Exercise prompt -> Retype the entries without any change, starting at the line with "Document page, 1654x1241 pixels." and ending at the line with "title Containers [86, 111, 1575, 250]", including both of those lines.

Element box entries
★ ★ ★ ★

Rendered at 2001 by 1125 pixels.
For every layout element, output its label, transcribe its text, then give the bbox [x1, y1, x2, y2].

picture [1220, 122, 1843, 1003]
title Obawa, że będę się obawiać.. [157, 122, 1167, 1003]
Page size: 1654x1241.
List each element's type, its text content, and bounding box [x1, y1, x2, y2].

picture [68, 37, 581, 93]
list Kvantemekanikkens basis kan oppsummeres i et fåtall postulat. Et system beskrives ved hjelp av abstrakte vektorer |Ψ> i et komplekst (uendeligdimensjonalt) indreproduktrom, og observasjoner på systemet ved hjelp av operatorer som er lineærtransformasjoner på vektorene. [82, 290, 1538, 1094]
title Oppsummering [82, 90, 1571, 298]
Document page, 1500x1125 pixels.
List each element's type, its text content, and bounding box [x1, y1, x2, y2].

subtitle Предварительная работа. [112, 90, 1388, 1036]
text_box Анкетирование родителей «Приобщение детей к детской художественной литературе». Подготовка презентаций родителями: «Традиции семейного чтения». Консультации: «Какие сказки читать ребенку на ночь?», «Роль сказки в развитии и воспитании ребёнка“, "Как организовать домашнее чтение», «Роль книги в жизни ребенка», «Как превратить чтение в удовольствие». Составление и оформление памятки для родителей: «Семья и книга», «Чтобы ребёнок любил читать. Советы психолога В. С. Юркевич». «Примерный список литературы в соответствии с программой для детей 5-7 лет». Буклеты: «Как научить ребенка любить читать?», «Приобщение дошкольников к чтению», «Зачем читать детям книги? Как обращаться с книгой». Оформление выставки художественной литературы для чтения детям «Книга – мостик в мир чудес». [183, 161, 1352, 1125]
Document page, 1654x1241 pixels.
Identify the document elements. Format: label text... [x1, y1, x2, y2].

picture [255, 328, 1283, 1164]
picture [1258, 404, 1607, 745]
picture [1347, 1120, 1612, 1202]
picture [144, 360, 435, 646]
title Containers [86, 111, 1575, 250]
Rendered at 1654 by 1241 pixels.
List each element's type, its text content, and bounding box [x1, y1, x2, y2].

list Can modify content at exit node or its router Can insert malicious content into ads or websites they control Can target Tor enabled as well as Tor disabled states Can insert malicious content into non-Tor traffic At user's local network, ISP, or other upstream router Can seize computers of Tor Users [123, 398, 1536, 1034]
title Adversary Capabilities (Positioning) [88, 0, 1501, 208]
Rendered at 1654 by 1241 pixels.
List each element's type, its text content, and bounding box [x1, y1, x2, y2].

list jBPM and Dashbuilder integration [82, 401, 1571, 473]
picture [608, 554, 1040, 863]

★ ★ ★ ★

Response to the task ->
Document page, 1654x1241 pixels.
Identify the document elements. Format: label text... [x1, y1, x2, y2].

picture [255, 328, 1283, 1164]
picture [1258, 404, 1607, 745]
picture [1347, 1120, 1612, 1202]
picture [144, 360, 435, 646]
title Containers [86, 111, 1575, 250]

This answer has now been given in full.